This section is from the book "Illinois Wild Flowers", by John Voss, Virginia S. Eifert. Also available from Amazon: Fieldbook of Illinois Wild Flowers.
"Diphylla", two leaved - that is the bishop's-cap, a simple spring plant whose thin stem bears two leaves which almost clasp about half way up the stalk. It is a stalk set with snowflakes. No other flower, perhaps, is patterned so much like a snowflake, nor holds that resemblance consistently until the flowers are done and the tiny seed pods open to show a. pair of glistening black seeds.
Mitella diphylla L.
April - May Woods.
Bishop's-cap lacks one or two qualities of proper snowflakes. In number, the flower divisions are five instead of the crystalline six; it is not as fragile and fleeting as a snowflake, though a prematurely hot day in spring will send it quickly out of bloom.
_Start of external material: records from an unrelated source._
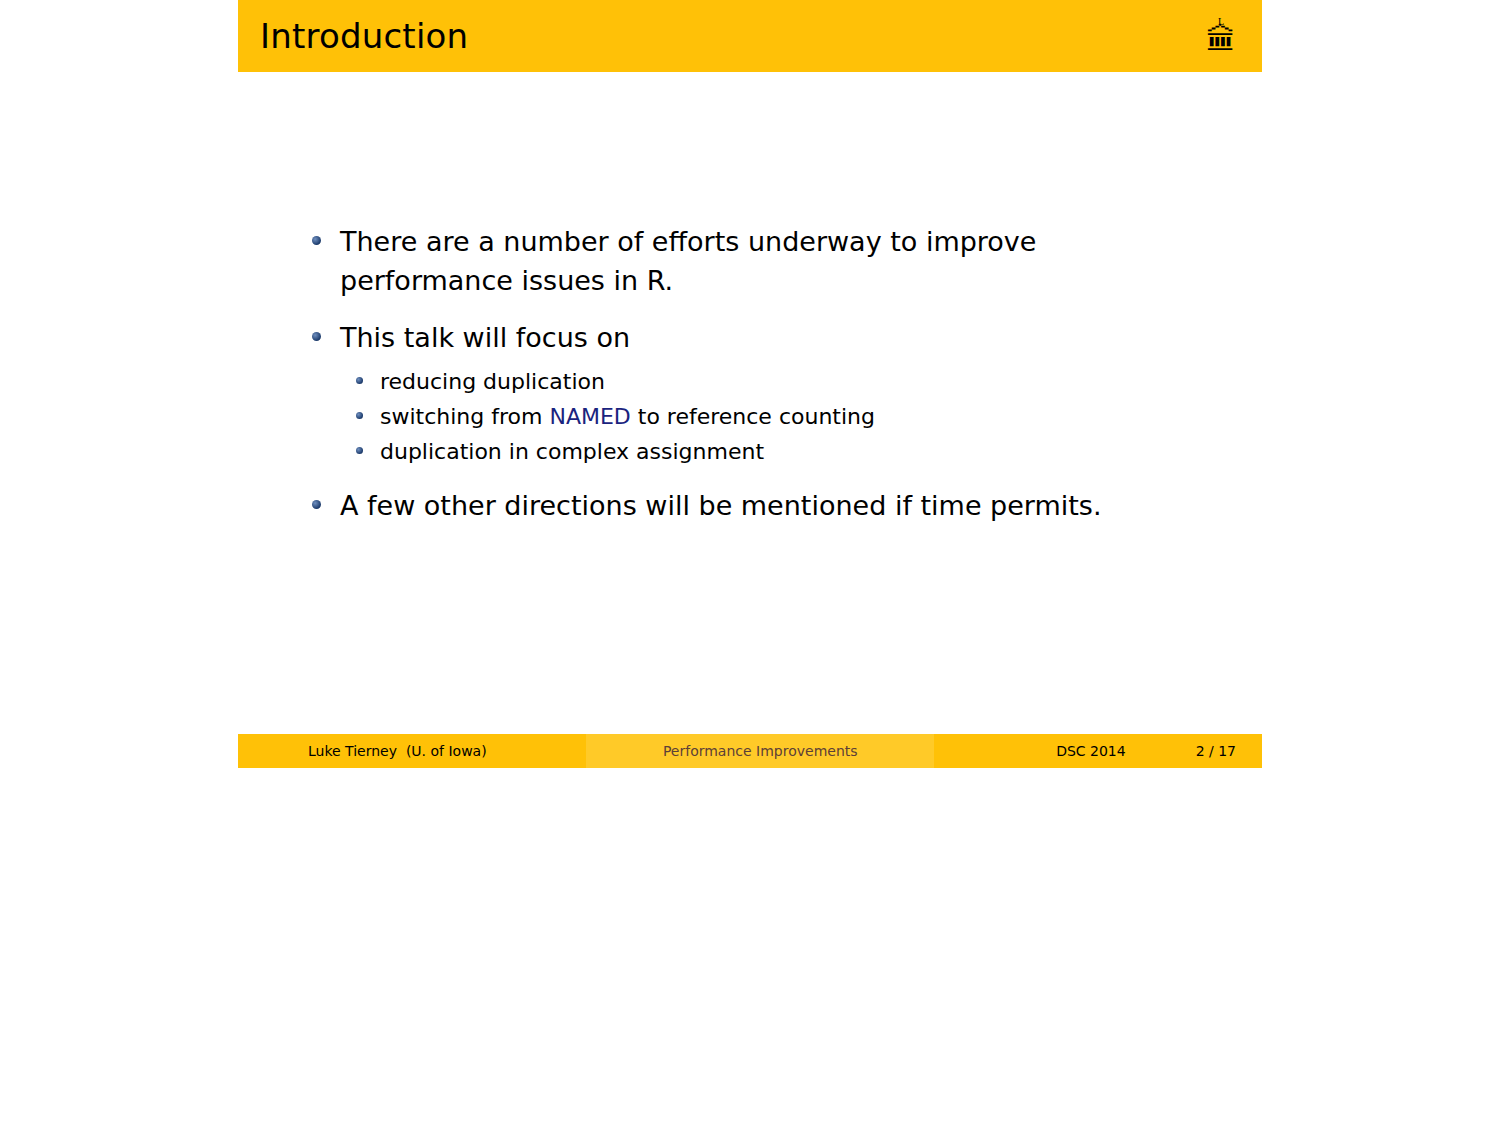Introduction
L 🏛
There are a number of efforts underway to improve performance issues in R.
This talk will focus on
reducing duplication
switching from NAMED to reference counting
duplication in complex assignment
A few other directions will be mentioned if time permits.
Luke Tierney (U. of Iowa)
Performance Improvements
DSC 20142 / 17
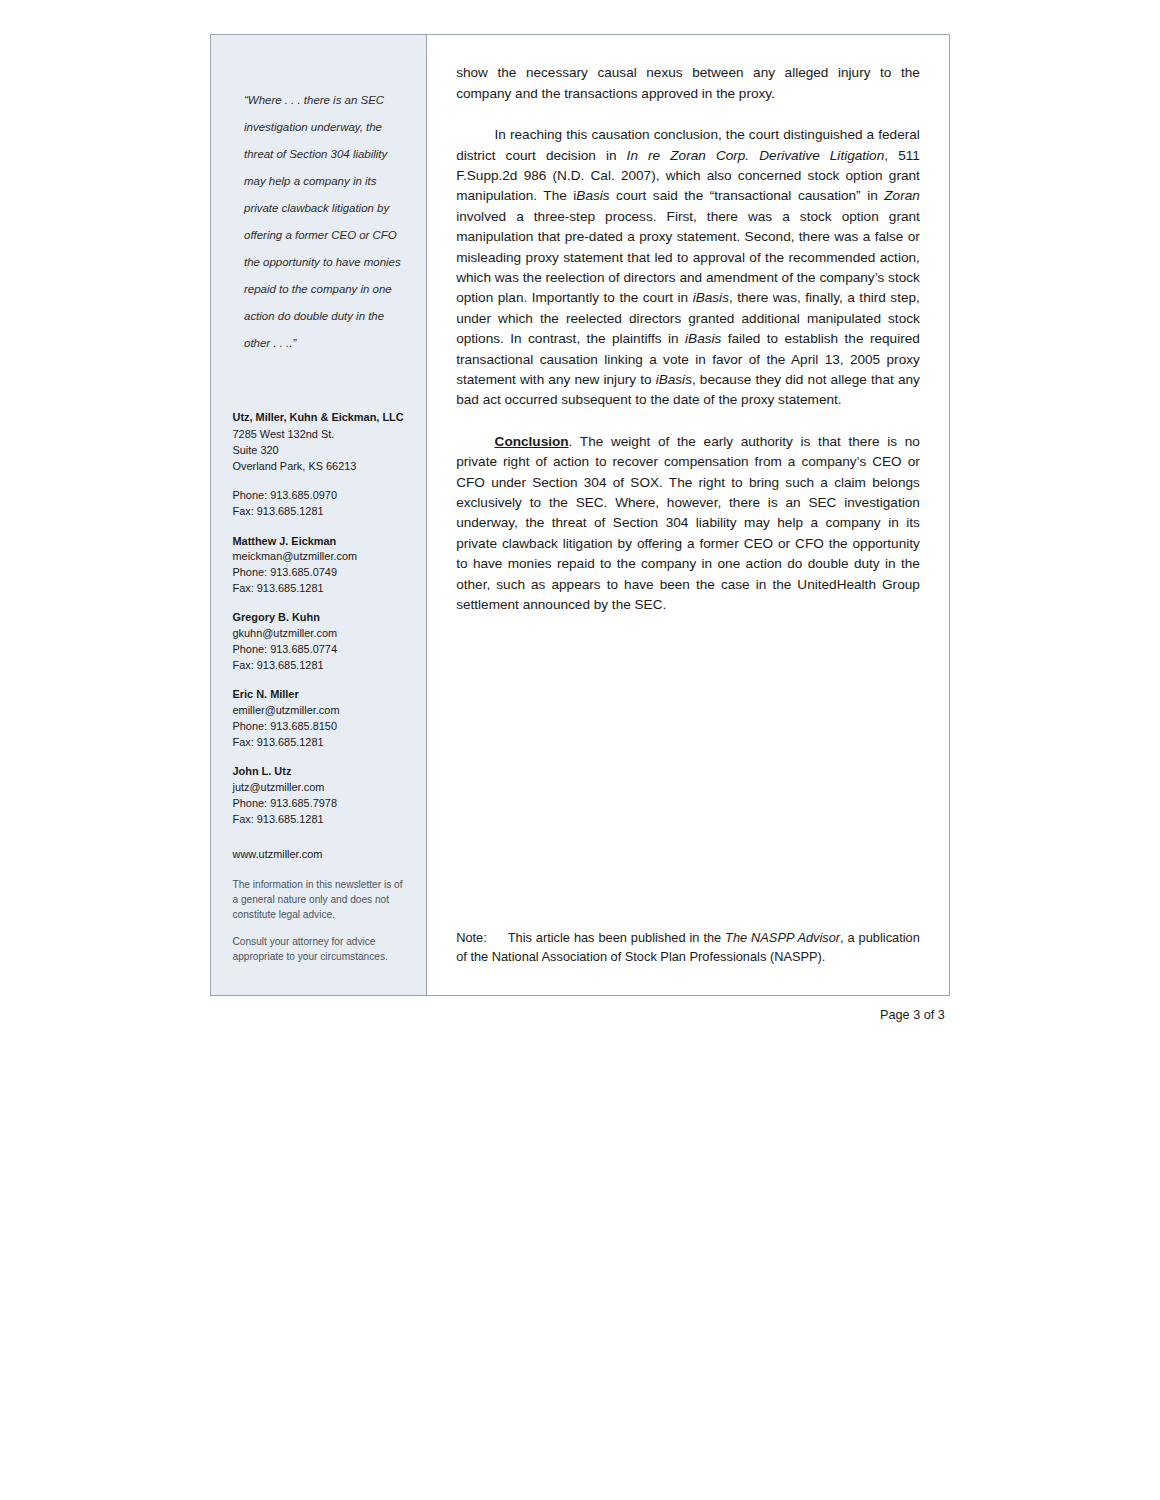“Where . . . there is an SEC investigation underway, the threat of Section 304 liability may help a company in its private clawback litigation by offering a former CEO or CFO the opportunity to have monies repaid to the company in one action do double duty in the other . . ..”
Utz, Miller, Kuhn & Eickman, LLC
7285 West 132nd St.
Suite 320
Overland Park, KS 66213
Phone: 913.685.0970
Fax: 913.685.1281
Matthew J. Eickman
meickman@utzmiller.com
Phone: 913.685.0749
Fax: 913.685.1281
Gregory B. Kuhn
gkuhn@utzmiller.com
Phone: 913.685.0774
Fax: 913.685.1281
Eric N. Miller
emiller@utzmiller.com
Phone: 913.685.8150
Fax: 913.685.1281
John L. Utz
jutz@utzmiller.com
Phone: 913.685.7978
Fax: 913.685.1281
www.utzmiller.com
The information in this newsletter is of a general nature only and does not constitute legal advice.
Consult your attorney for advice appropriate to your circumstances.
show the necessary causal nexus between any alleged injury to the company and the transactions approved in the proxy.
In reaching this causation conclusion, the court distinguished a federal district court decision in In re Zoran Corp. Derivative Litigation, 511 F.Supp.2d 986 (N.D. Cal. 2007), which also concerned stock option grant manipulation. The iBasis court said the “transactional causation” in Zoran involved a three-step process. First, there was a stock option grant manipulation that pre-dated a proxy statement. Second, there was a false or misleading proxy statement that led to approval of the recommended action, which was the reelection of directors and amendment of the company’s stock option plan. Importantly to the court in iBasis, there was, finally, a third step, under which the reelected directors granted additional manipulated stock options. In contrast, the plaintiffs in iBasis failed to establish the required transactional causation linking a vote in favor of the April 13, 2005 proxy statement with any new injury to iBasis, because they did not allege that any bad act occurred subsequent to the date of the proxy statement.
Conclusion. The weight of the early authority is that there is no private right of action to recover compensation from a company’s CEO or CFO under Section 304 of SOX. The right to bring such a claim belongs exclusively to the SEC. Where, however, there is an SEC investigation underway, the threat of Section 304 liability may help a company in its private clawback litigation by offering a former CEO or CFO the opportunity to have monies repaid to the company in one action do double duty in the other, such as appears to have been the case in the UnitedHealth Group settlement announced by the SEC.
Note: This article has been published in the The NASPP Advisor, a publication of the National Association of Stock Plan Professionals (NASPP).
Page 3 of 3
The flower is just a cupped calyx from which extend five petals which are so deeply and finely cut that they are thready and snowflake-like without any exaggeration of simile. Perhaps no other Illinois flower has petals of so little substance.
Bishop's-cap is about six to eight inches tall. It grows in narrow, cool ravines where the soil is deep with old leaf-mold and perpetual moisture, and in oak woods with cool northern slopes. It blooms in late April and is a member of the varied Saxifrage family.